The Mental Toll of Trying to Keep Up in a World Designed for Healthy People
“I am being buried. Every day… in every way… I am drowning in my own guilt and shame, because the person I want to rely on most is always failing me: Me.” — Bailey Anne Vincent, “Catching Breath for Bailey”
Feelings of diminished worth due to illness are rarely discussed, but they are unfortunately commonplace with my less-than-healthy friends.
I once overheard a girl talking with our professor about making up missed work after being out sick, and I was disgusted to realize I envied her. Not because she was ill, of course, but because she had the courage and self-confidence to ask for and accept assistance. I envied the fact that she didn’t seem to see her illness and resultant absence as a reflection of some moral failing. That’s something I’ve never been able to master, mostly because I am constantly gripped by overwhelming feelings of shame.
Shame is the reason I don’t tell my professors why I’m absent for extended periods of time until I absolutely must. It is the reason I have a folder of completed assignments I felt too guilty to submit. Last semester, I made As on all my exams but one, but the “zeros” reflecting that folder of un-submitted assignments significantly brought down my final averages. I’ve had amazing professors who’ve given me the opportunity to make up what I’ve missed, and I’m grateful. It’s just that I felt uncomfortable meeting their kindness (of which I felt completely undeserving) with piling more work onto their already busy schedules. After all, wasn’t it better to show my appreciation by preserving their time and energy? I felt too guilty to make them grade my late work, especially knowing it wasn’t the quality of my healthy, non-brain-injured days.

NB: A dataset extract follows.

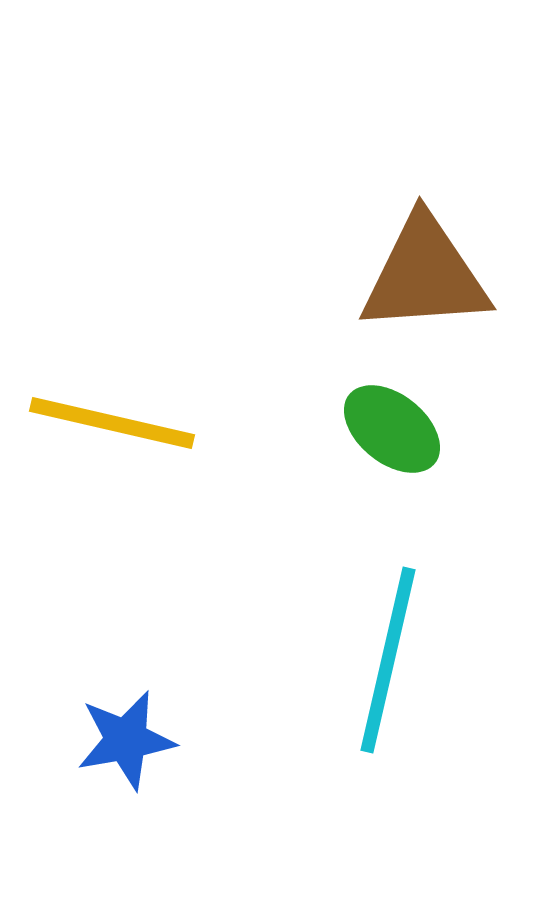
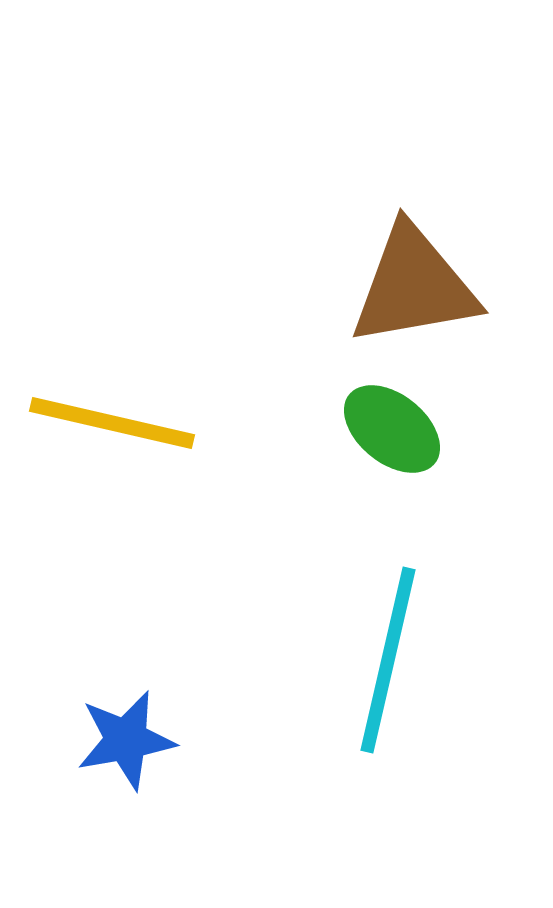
brown triangle: moved 11 px left, 11 px down; rotated 6 degrees counterclockwise
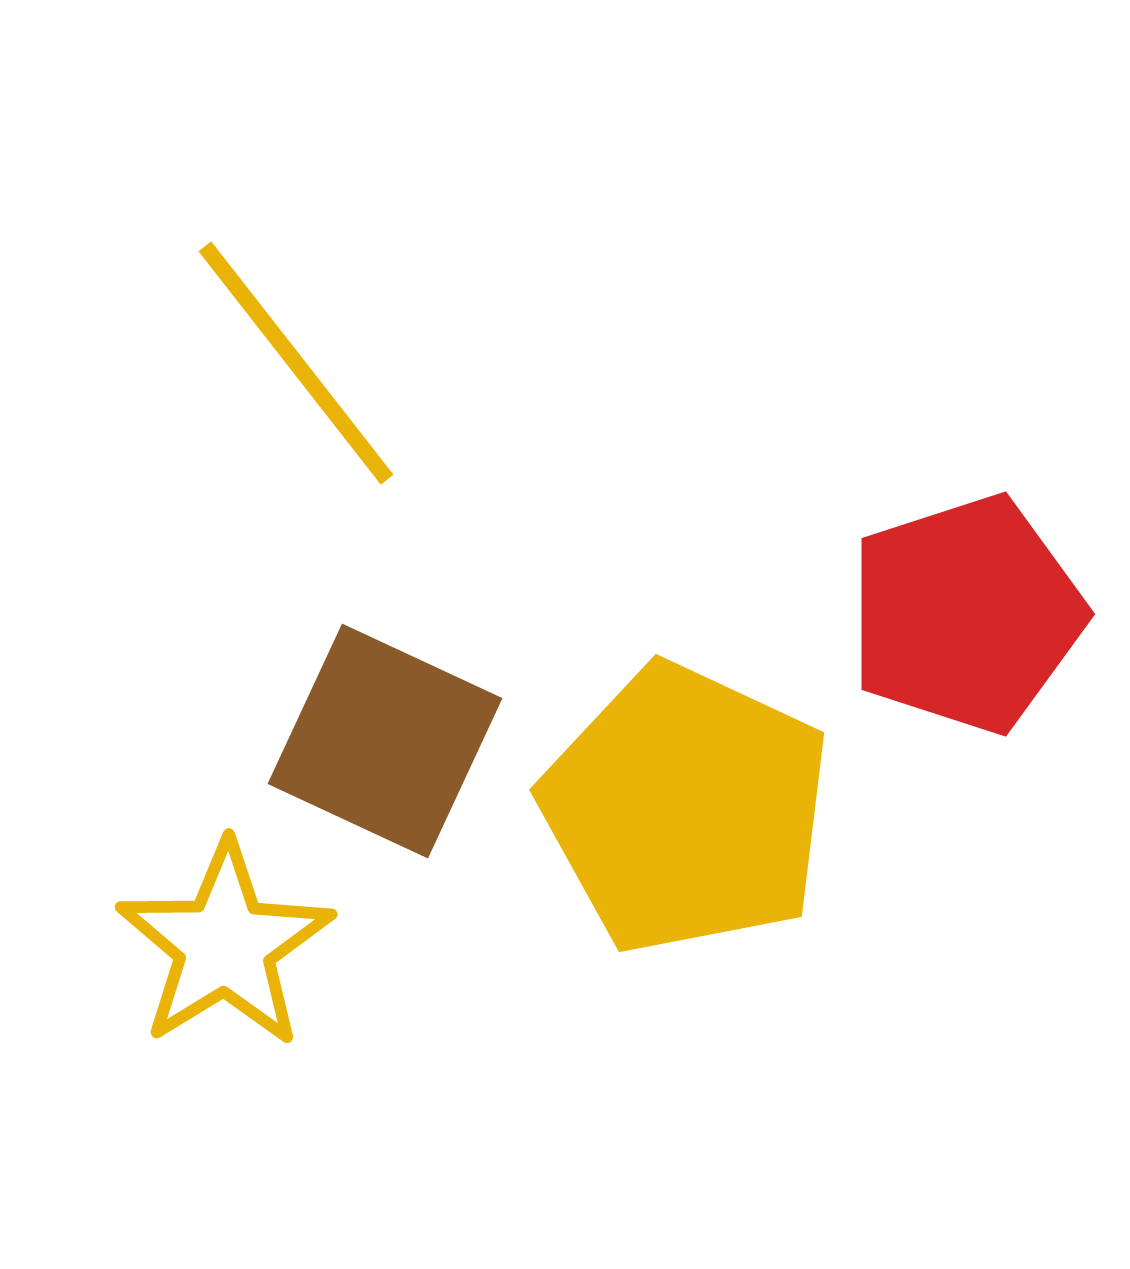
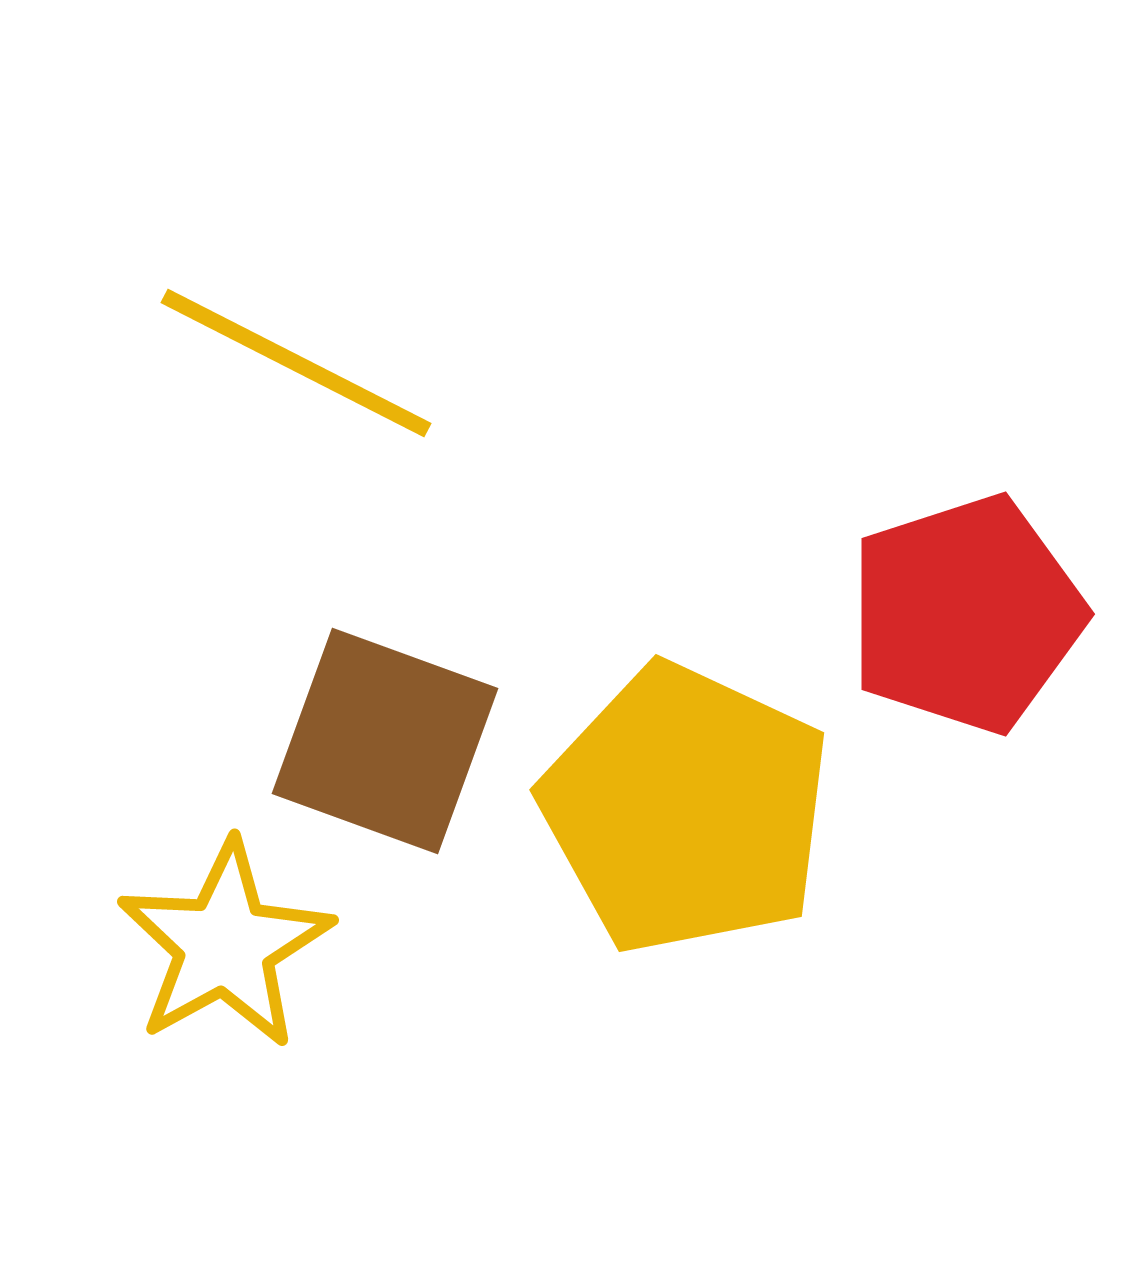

A professor once told me I was a waste of taxpayer dollars. He quickly corrected himself, stating that my trying to go to school was the waste, not my existence. But his words didn’t upset me — they were actually kind of comforting. Like, “Oh, thank God, someone else sees it, too.” They fit with my inner-monologue, echoing my own feelings. A few weeks ago, in a sleep-deprived state, I accidentally admitted this to a professor. She replied with, “That’s so f**ked up!” I laughed because rationally, I knew she was right. But my guilt, shame, depression and anxiety rarely come from places of logic.
People tell me I say “I’m sorry” too much, and it’s true, but that’s how I feel. I’m sorry I can no longer perform as well as I was once able. I’m sorry that after all these years of being sick, I still haven’t figured out how to keep my poor health from spilling over and affecting other areas of my life. I’m sorry that others have to deal with the fallout of my dysfunction. I’m sorry, so sorry…
For me the hardest part of being a chronically ill college student isn’t all the hospitalizations, procedures, pain, exhaustion, vomiting and syncope, it’s the mental toll of continually trying and failing to keep up in an environment designed for those who are healthy. When productivity is conflated with intrinsic worth, the disabled student will almost always fall short. Even if our own internalized ableism is the thing confusing the two.
I generally strive to paint a much prettier picture of illness and disability, defaulting to, “it’s all good!” and giving explanations palatable to an able-bodied majority. But I’d be lying if I didn’t say that sometimes, it just sucks.